> [Reading passage]
* begin *
One exception to this is the breach of contract claim. In that claim, the tariff is the contract; therefore, a challenge to the contract is a challenge to the tariff. This claim will be addressed separately. See infra IV.B.2.

B. Substantial Question of Federal Law

As a preliminary matter, it is important to observe that "the mere presence of a federal issue is not sufficient to confer federal question jurisdiction." Heichman v. ATT Co., 943 F. Supp. 1212, 1218 (C.D. Cal. 1995). Rather, there must be a federal issue that is dispositive of the claim. See id. In other words, there must be a substantial federal interest at stake for federal jurisdiction to exist. See In re: USF, 247 F. Supp. 2d 1215, 1224 (D. Kan. 2002). District courts are "instruct[ed] to apply the substantial federal question doctrine with caution." Id. Only if the Plaintiffs' well-pleaded complaint raises a substantial, disputed question of federal law will this court have jurisdiction over the case. See Willy v. Coastal Corp., 855 F.2d 1160, 1168 (5th Cir. 1988) (citing Franchise Tax Bd. v. Constr. Laborers Vacation Trust, 463 U.S. 1, 13 (1983)).

Defendant identifies three claims by the Plaintiffs which it argues require interpretation of a substantial question of federal law. These include claims that SWBT overcharged its customers (Plaintiffs' Fourth Original Amended Petition ¶ 33), that SWBT breached its contract with its customers (¶ 49), and that SWBT made false representations to its customers (¶ 55). Each of these claims is discussed below.

1. Overcharges

Plaintiffs allege in ¶ 33 of their Fourth Amended Original Petition that "[t]he TUSF surcharge on the EUCL charge recovered by SWBT from its residential and business customers is a rate charged in excess of the filed rate for the EUCL charge contained in SWBT's federal tariff." Defendant relies on this claim as one of its bases for removal jurisdiction. Dkt. No. 5. Defendant is misguided in this reliance.

In Pan-American Petroleum Corp. v. Superior Court, 366 U.S. 656 (1961) ( Pan Am), the plaintiff and the defendants entered into contracts for the sale of gas. See id. at 658. While those contracts were in force, the State of Kansas passed a law setting a minimum purchase price for gas, which minimum price was higher than the price under the existing contracts. See id. Plaintiff sought a declaration that the Kansas order was unconstitutional and was eventually successful. See id. at 658, 660. Plaintiff then sued defendants for overcharges based on the difference in rates between the price actually paid and the lower contract-based price. See id. at 661. Despite defendants' contention that the Natural Gas Act deprived state courts of jurisdiction, the Delaware courts heard the case. See id. The Supreme Court, on review of the decision that state courts retained jurisdiction, stated that "traditional common-law claims . . . do not lose their character because it is common knowledge that there exists a scheme of federal regulation of interstate transmission of natural gas" and held that the provisions of the Natural Gas Act, which required defendants to file their rates, had

been brought into the cases by way of defense to complaints which, on their face, [were] based on nothing more than contracts to refund amounts measured by the contract or `filed' rate and the rate fixed by the Kansas order. The general rule is that in such a case the plaintiff's suit is not one arising under federal law. . . . Id. at 661, 663 (quoting Columbian Fuel Corp. v. Superior Court, 158 A.2d 478, 483 (Del. 1960)). Therefore, the Supreme Court held that state courts retained jurisdiction.
* end *
> [What this exercise asks]
A. Decide whether each statement agrees with the jurisdiction passage, answering yes or no and quoting the words that settle it: (i) A federal issue merely being present is enough for federal question jurisdiction. (ii) Defendant points to three of the Plaintiffs' claims as needing interpretation of a substantial question of federal law. (iii) In Pan Am, the parties had contracts for the sale of oil.
B. Update the jurisdiction passage from the part that opens with the words containing "Defendant identifies three" and closes with "is discussed below.", putting "subscribers" wherever "customers" appears.
C. Answer these questions from the jurisdiction passage:
(i) Which state passed the law setting a minimum purchase price for gas in Pan Am?
(ii) In which paragraph of the petition is the claim that SWBT made false representations to its customers?
(iii) Which courts heard the Pan Am case despite defendants' contention about the Natural Gas Act?

> [Material shown]
* begin *
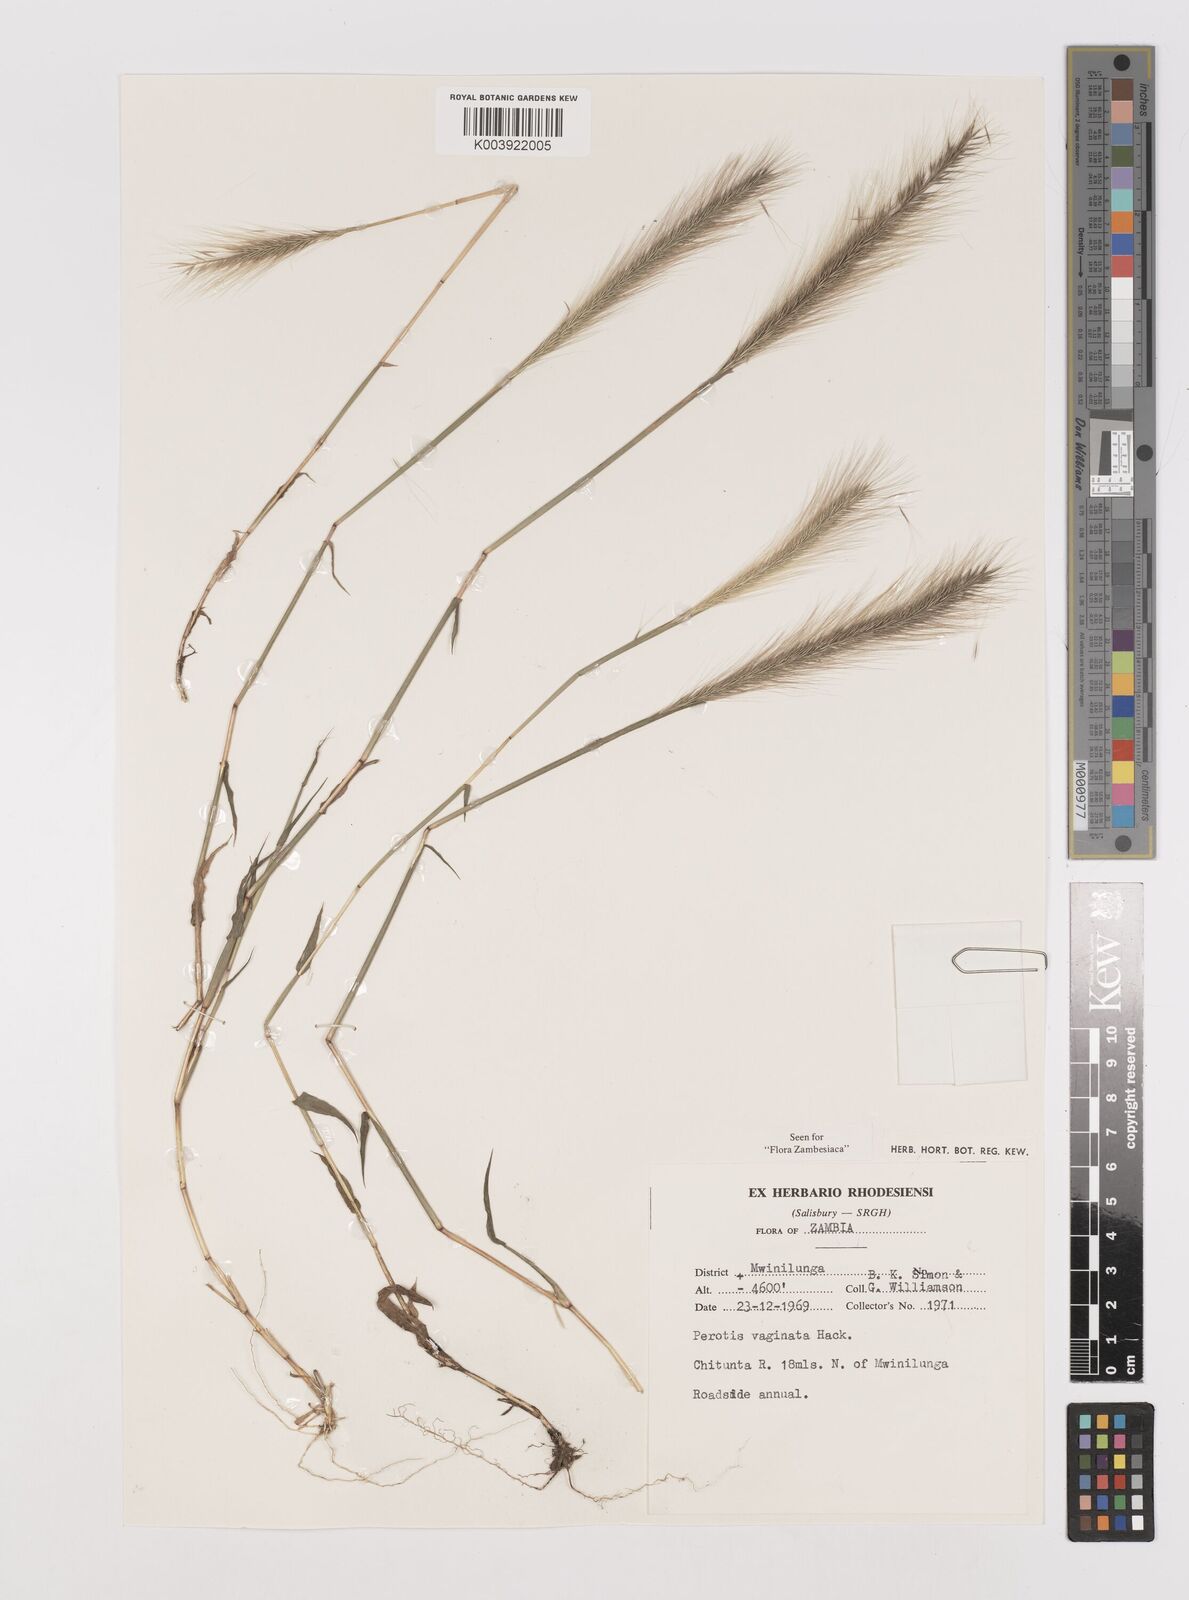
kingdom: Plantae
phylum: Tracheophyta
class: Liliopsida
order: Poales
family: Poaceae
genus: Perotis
* end *
* begin *
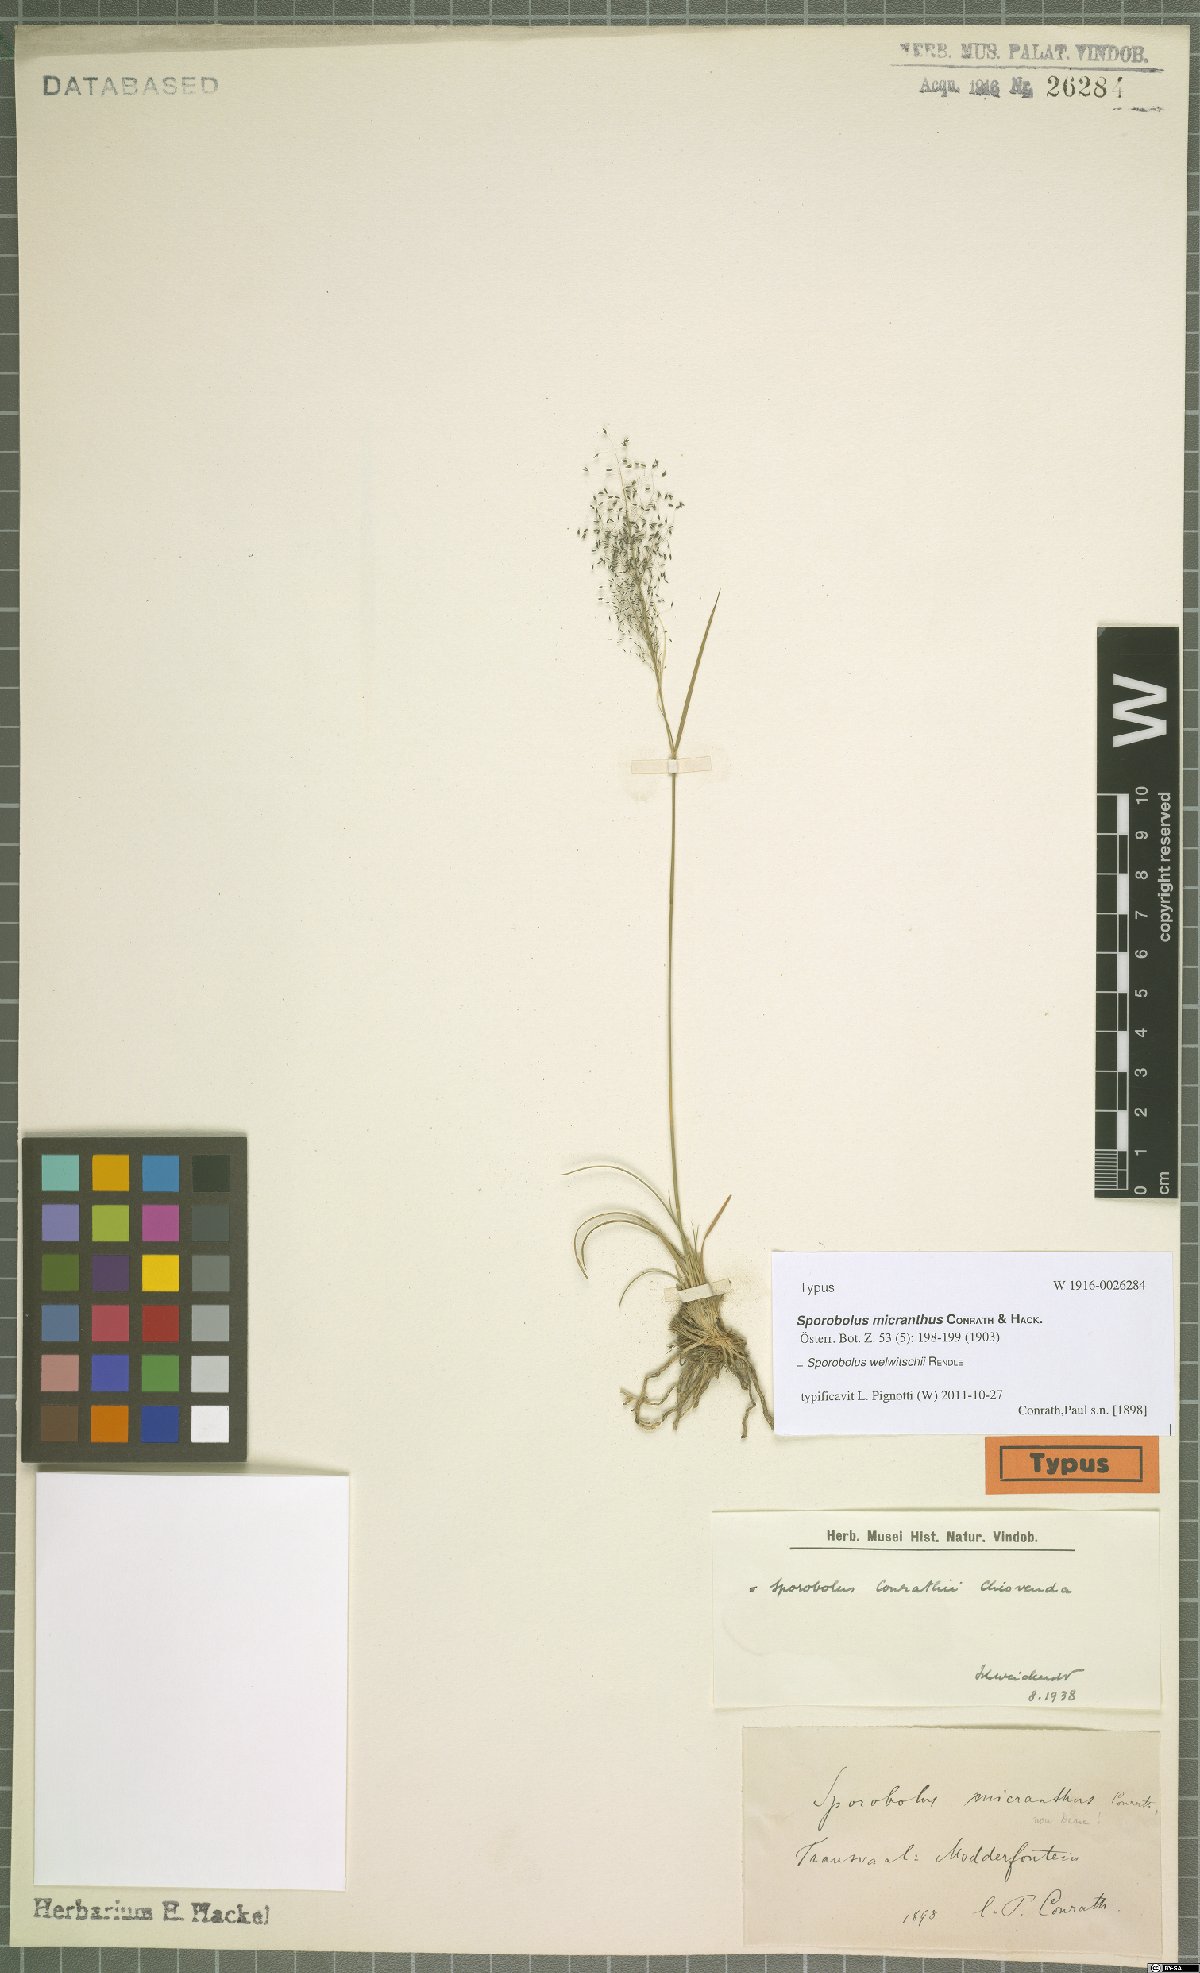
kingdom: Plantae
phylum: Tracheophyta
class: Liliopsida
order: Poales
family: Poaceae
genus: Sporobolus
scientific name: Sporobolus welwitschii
* end *
* begin *
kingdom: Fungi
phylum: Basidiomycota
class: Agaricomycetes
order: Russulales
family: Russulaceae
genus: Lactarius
* end *
> [Results by task]
A.
(i) No: "the mere presence of a federal issue is not sufficient to confer federal question jurisdiction."
(ii) Yes: "Defendant identifies three claims by the Plaintiffs which it argues require interpretation of a substantial question of federal law."
(iii) No: "the plaintiff and the defendants entered into contracts for the sale of gas."

B.
Defendant identifies three claims by the Plaintiffs which it argues require interpretation of a substantial question of federal law. These include claims that SWBT overcharged its subscribers (Plaintiffs' Fourth Original Amended Petition ¶ 33), that SWBT breached its contract with its subscribers (¶ 49), and that SWBT made false representations to its subscribers (¶ 55). Each of these claims is discussed below.

C.
(i) Kansas
(ii) ¶ 55
(iii) The Delaware courts